If I remember correctly, there were other unions and groups, such as the non-academic employees of universities, that were denied salary hikes.
Surely the thoughtful must wonder whether Manna is dropping from the heavens, for the once bankrupt nation seems to have suddenly attained divine beneficence.
The country’s rulers, who only the other day did not seem to have funds to hold local government elections and so denied a fundamental right of the people and obstinately and haughtily refused to abide by a Supreme Court order that earned the guilty a deserving response, seemed to have developed a Midas touch with the approach of the elections.
Not long ago, those elevated to positions of power more by accident than design called on the people to tighten their belts—that is, those who had not already lost theirs and could not keep their trousers and sarongs in place—and were warned of more hard times ahead.
But suddenly there is money. Don’t tell me Governor Nandalal Weerasinghe is busy printing money between rather strange statements that make one wonder whether he is campaigning at this crucial election time.
For come elections and the coffers appear to be inexplicably overflowing with fiscal reserves, and those whose bellies had shrunk due to belt-tightening are now in a position to release them a notch or two.

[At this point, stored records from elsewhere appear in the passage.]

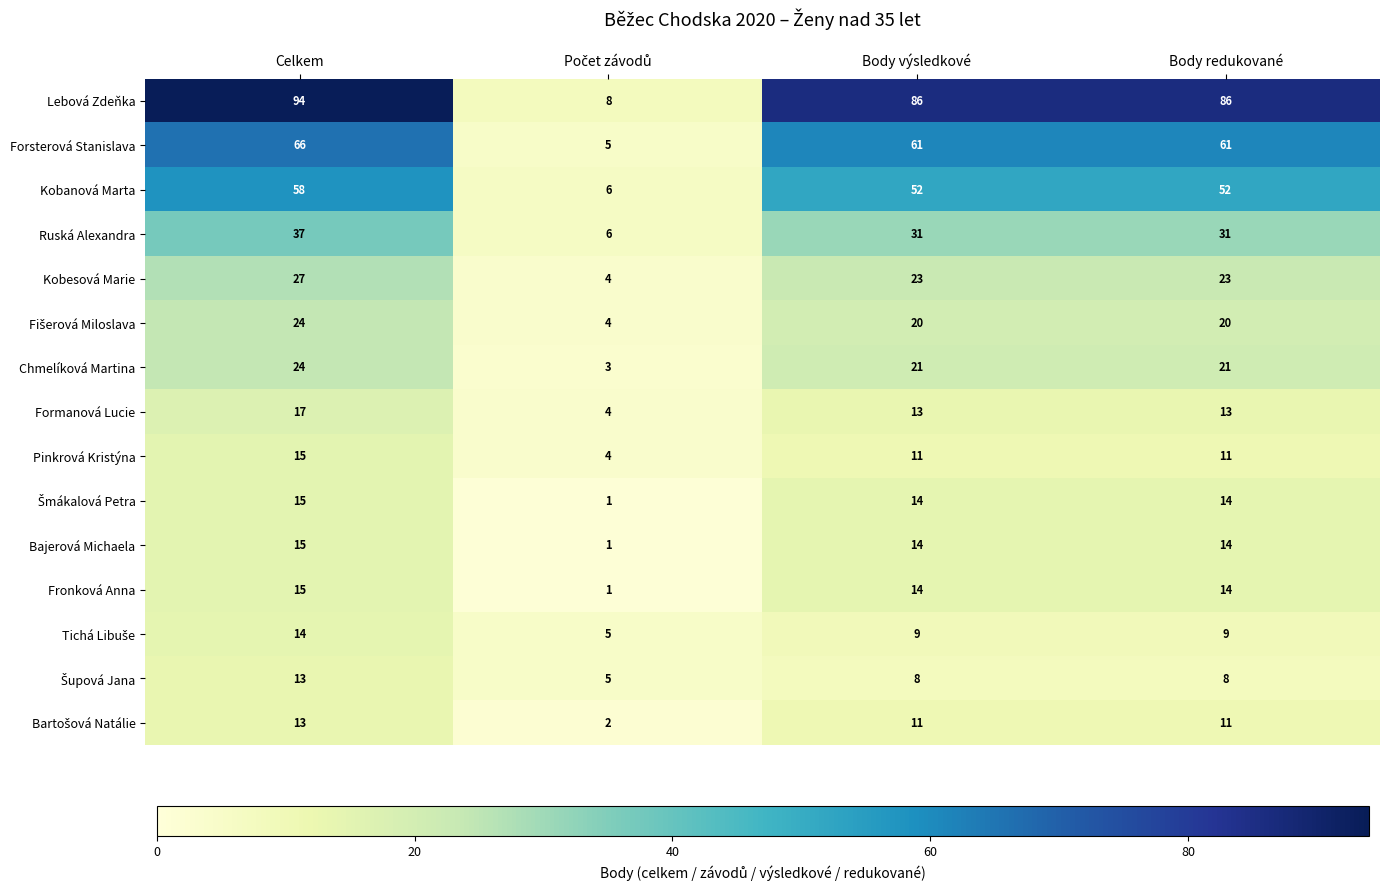

How many Chmelíková Martina values are between 21 and 24?

3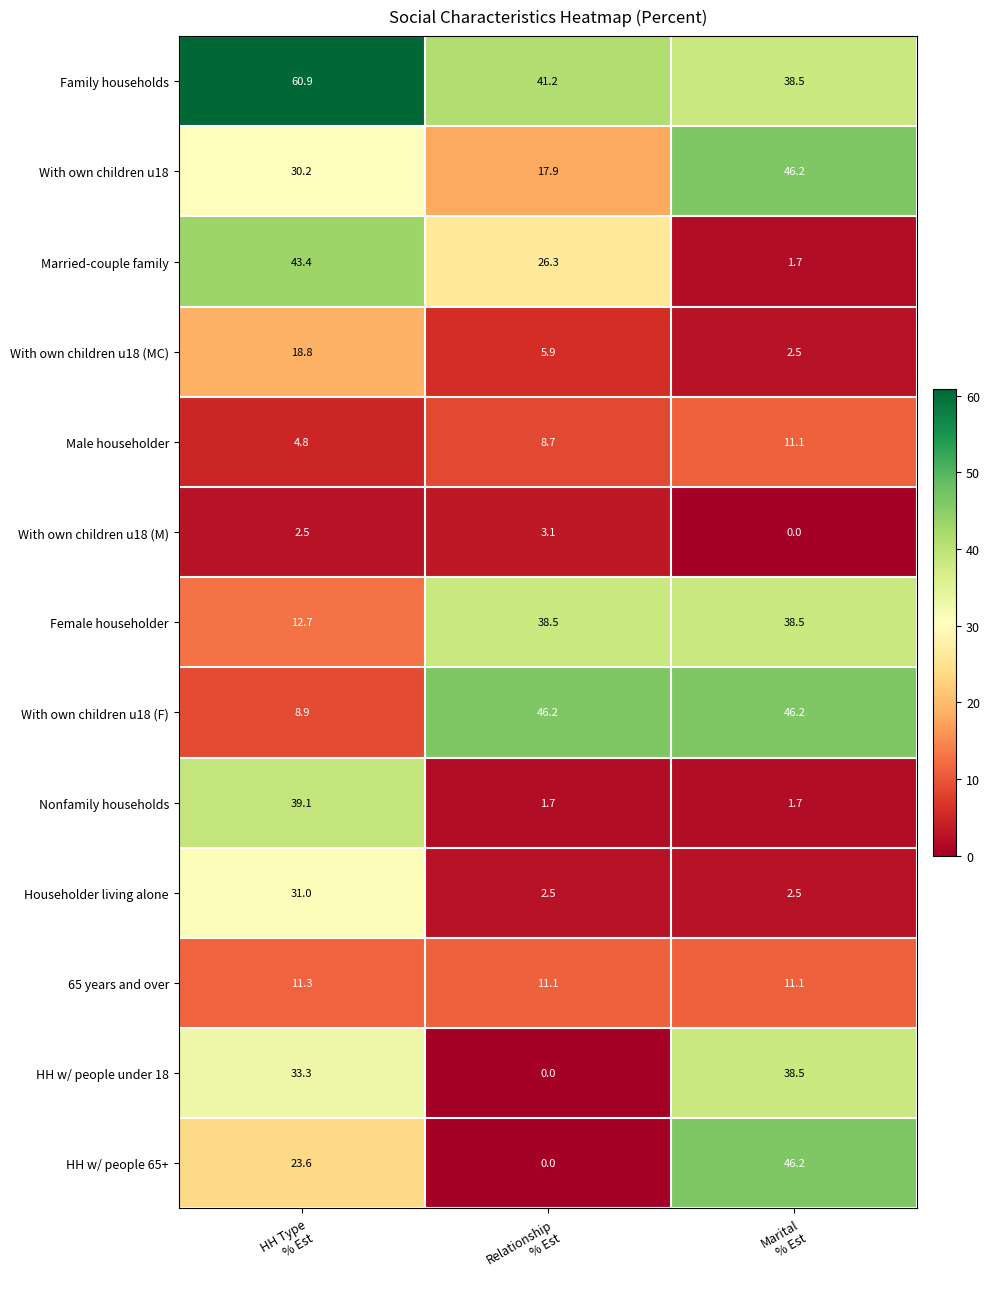

Which series has the largest total across all categories?

Family households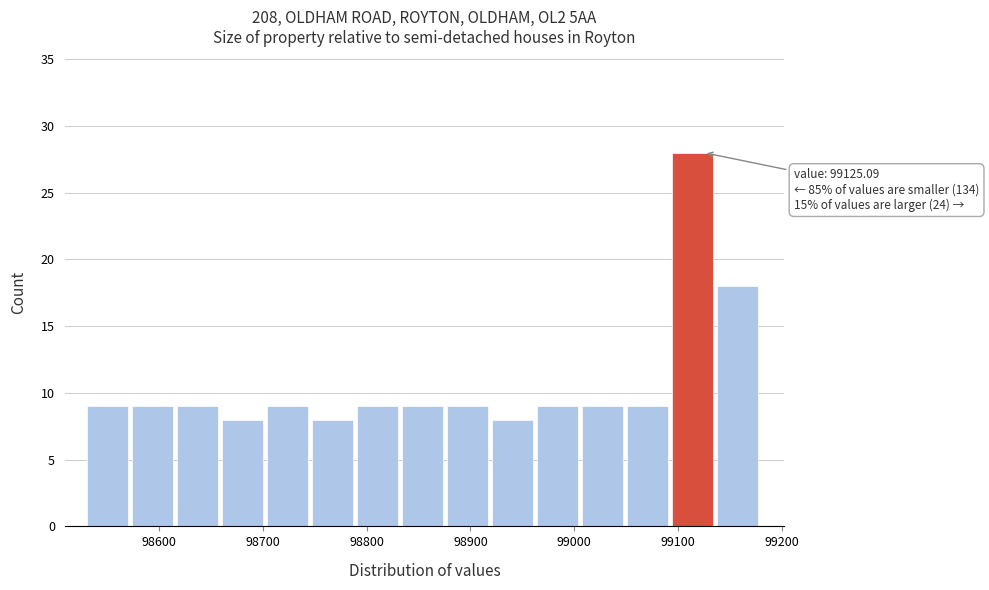

Over which range of the x-axis is the bar tallest?

99090 to 99140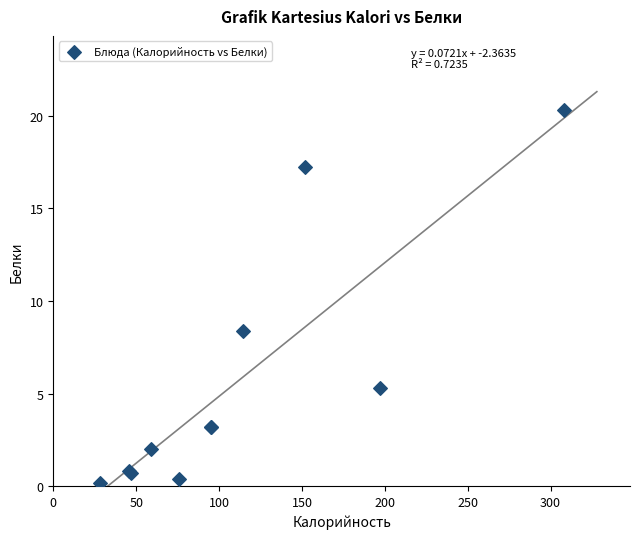

What Y value in the scatter plot is closest to 10?

8.4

Any way, this public sector salary hike was a neat move. Had Bertholt Brecht heard of such a dramatic act, he might have cut a few strands of the rope-bearing Grusha to make her crossing more exciting.
The Experts Committee was appointed in June this year with instructions to present the final report in three months. So, conveniently, at the beginning of this election month, it was in presidential hands in time for a last-minute vote-catching move.
But desperation is setting. So unpaid loans of farmers are to be wiped out; it was announced just the other day.
As though this last-minute move is not enough, suddenly SJB’s Rajitha Senaratne, who had been sidelined in recent times and had thankfully remained so, now surfaces, supporting Wickremesinghe and telling expat Sri Lankans whose remittances are welcomed, to keep away from voting at this month’s elections.
Could anybody tell me how many political parties dentist Senaratne has been in? I don’t know, and I suppose he does not either.
One can quite understand his clients opening their mouths. But to mouth inanities, that is intolerable.
(Neville de Silva is a veteran Sri Lankan journalist who was Assistant Editor of the Hong Kong Standard and worked for Gemini News Service in London. Later, he was Deputy Chief-of-Mission in Bangkok and Deputy High Commissioner in London.)